The second unit has started to follow suit. A day after watching the Knicks whittle what had been a 25-point advantage down to eight in the fourth quarter, the Clippers’ bench flipped the script against the Lakers, stretching a nine-point edge after one quarter into a 27-point divide by the five-minute mark of the second.

“In the past, when the starters have played well, the bench will come in and think it’s an offensive contest,” Rivers said. “Tonight, they came in and got stops and realized if you get stops, they even score more.”

Building those big cushions has allowed L.A. the leeway to do in the flow of NBA games what most teams can only accomplish with enough off days in the offing.

For one, their starters have hardly lifted a finger in the last three fourth quarters after piling up leads of 18 (vs. the Cleveland Cavaliers), 25 (vs. the New York Knicks) and 34 points (at the Los Angeles Lakers) after three quarters.
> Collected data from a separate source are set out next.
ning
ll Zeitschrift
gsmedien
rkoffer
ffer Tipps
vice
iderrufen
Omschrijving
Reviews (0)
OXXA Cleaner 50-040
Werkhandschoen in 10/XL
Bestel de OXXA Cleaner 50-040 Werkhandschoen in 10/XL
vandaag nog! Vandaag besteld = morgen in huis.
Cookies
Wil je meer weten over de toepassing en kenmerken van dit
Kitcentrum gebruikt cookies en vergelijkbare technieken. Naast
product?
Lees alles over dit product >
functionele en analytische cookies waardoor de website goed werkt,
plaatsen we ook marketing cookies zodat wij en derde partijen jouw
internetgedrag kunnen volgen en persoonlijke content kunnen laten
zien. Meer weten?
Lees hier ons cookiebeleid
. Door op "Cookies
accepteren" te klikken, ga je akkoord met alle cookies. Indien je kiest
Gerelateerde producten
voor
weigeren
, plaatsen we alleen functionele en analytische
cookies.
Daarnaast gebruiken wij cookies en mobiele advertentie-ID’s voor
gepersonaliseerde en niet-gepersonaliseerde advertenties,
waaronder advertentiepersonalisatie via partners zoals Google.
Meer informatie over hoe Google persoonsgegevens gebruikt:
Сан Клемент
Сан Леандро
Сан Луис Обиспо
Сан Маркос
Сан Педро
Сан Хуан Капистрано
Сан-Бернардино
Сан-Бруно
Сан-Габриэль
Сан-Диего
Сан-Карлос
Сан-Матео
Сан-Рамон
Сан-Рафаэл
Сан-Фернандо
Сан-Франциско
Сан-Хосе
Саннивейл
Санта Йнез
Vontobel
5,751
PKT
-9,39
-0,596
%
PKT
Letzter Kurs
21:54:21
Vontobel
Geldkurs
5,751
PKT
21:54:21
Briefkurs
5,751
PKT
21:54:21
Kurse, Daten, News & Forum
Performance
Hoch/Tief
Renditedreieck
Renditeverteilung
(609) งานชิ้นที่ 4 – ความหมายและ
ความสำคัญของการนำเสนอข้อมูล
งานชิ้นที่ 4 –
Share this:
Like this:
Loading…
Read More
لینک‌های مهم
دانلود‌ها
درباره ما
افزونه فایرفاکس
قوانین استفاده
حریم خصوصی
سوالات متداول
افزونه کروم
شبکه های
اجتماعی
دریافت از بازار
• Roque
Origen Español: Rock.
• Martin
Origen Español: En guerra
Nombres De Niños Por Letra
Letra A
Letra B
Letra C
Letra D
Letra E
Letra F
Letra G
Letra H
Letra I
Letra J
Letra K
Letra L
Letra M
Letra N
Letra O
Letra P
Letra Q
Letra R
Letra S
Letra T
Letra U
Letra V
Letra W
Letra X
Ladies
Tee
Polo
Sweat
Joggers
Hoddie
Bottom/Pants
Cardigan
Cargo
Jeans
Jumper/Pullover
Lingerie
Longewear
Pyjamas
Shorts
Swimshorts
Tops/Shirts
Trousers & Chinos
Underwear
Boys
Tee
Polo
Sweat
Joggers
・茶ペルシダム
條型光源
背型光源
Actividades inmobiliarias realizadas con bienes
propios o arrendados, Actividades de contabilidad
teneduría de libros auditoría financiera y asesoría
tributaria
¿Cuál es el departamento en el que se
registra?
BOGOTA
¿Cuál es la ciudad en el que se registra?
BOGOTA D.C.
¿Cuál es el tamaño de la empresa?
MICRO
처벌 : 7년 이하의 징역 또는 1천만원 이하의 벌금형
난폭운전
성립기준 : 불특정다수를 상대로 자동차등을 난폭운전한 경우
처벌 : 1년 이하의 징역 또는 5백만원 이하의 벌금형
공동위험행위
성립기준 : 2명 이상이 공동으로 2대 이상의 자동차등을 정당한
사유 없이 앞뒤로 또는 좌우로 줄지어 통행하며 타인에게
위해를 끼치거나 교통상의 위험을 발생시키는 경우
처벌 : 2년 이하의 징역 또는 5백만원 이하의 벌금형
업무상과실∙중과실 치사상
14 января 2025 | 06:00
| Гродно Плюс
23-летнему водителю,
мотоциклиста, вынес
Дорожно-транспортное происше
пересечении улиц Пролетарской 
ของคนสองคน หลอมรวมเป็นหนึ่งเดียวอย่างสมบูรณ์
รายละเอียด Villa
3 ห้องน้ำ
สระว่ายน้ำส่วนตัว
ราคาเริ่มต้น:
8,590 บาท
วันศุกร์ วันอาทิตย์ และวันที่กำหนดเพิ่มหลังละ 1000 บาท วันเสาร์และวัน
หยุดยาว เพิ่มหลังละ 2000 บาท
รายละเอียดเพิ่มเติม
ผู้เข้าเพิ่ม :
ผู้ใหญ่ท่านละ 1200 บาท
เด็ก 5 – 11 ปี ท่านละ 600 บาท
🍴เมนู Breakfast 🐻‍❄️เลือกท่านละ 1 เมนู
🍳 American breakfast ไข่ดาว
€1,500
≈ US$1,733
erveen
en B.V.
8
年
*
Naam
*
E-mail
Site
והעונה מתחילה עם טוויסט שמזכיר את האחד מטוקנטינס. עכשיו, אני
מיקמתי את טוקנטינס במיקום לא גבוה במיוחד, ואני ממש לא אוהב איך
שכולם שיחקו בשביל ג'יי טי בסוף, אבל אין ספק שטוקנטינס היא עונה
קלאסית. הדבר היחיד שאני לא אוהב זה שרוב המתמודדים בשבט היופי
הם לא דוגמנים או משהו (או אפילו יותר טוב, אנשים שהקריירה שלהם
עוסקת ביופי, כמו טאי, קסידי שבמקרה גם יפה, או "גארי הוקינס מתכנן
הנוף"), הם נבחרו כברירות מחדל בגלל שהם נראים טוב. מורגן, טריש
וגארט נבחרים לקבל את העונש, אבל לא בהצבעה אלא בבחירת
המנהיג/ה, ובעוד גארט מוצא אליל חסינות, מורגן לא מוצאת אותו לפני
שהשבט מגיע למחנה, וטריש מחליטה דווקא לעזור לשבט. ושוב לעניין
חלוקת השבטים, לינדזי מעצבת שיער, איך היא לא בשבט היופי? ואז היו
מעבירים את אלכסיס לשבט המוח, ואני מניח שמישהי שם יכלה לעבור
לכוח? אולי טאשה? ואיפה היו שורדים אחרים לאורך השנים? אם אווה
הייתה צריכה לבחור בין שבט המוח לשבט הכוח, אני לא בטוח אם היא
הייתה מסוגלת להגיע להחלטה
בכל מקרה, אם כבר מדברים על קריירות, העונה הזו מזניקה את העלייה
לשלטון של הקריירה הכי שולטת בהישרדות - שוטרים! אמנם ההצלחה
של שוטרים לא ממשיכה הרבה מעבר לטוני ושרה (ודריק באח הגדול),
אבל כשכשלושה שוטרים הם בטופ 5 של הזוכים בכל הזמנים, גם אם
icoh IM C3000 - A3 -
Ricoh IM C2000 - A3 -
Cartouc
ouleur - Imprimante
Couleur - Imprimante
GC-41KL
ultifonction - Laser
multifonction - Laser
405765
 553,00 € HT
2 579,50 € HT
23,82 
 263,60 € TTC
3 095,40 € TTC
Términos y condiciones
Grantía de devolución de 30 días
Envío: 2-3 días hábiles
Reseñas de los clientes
Rather than sit idly by, they’ve lent their eyes, ears and vocal cords to those on mop-up duty late in games.

“You’re seeing us on the bench, no matter the score, we’re over there screaming out our defensive principles, to keep playing the right way,” Chris Paul said. “That’s one thing that I think really good teams and the great teams don’t do; They don’t play the scoreboard.”

Instead of simply running out the clock, the Clippers’ reserves have used “garbage time” to brush up on the playbook. During the final three minutes against the Lakers, with the game already well in hand, the fivesome of Jamal Crawford, Austin Rivers, Raymond Felton, Wesley Johnson and Brandon Bass focused on finding a play that worked and executing it over and over again—much to their coach’s delight.

However challenging the schedule, the Clippers haven’t had to brush up during blowouts alone. They’ve lengthened their game-day shootarounds and spent the extra time sharpening specific sets and drilling basics, just as they did during a six-week stretch between late October and early December that left no daylight for an actual practice.

“We’re just trying to find time whenever we can to get work in,” Rivers said.

The Clippers can’t count on those in-game reprieves unless they decide on their own to take a step back. The team had previously eyed Thursday’s road game against the Dallas Mavericks as a possible rest date for some of its key guys. As of Tuesday night, though, the entire roster was on track to fly to Texas, with player availability at the American Airlines Center still to be determined.

Between the pursuit of a top-four seed in the West and the lack of games left on the slate, the Clippers don’t have much time to waste getting their core in gear for a grueling playoff run.

“It’s nice to kind of get in that groove and have a game where everything’s clicking,” Griffin said.

Now comes the hard part: keeping the beat not just from minute to minute or quarter to quarter, but game to game.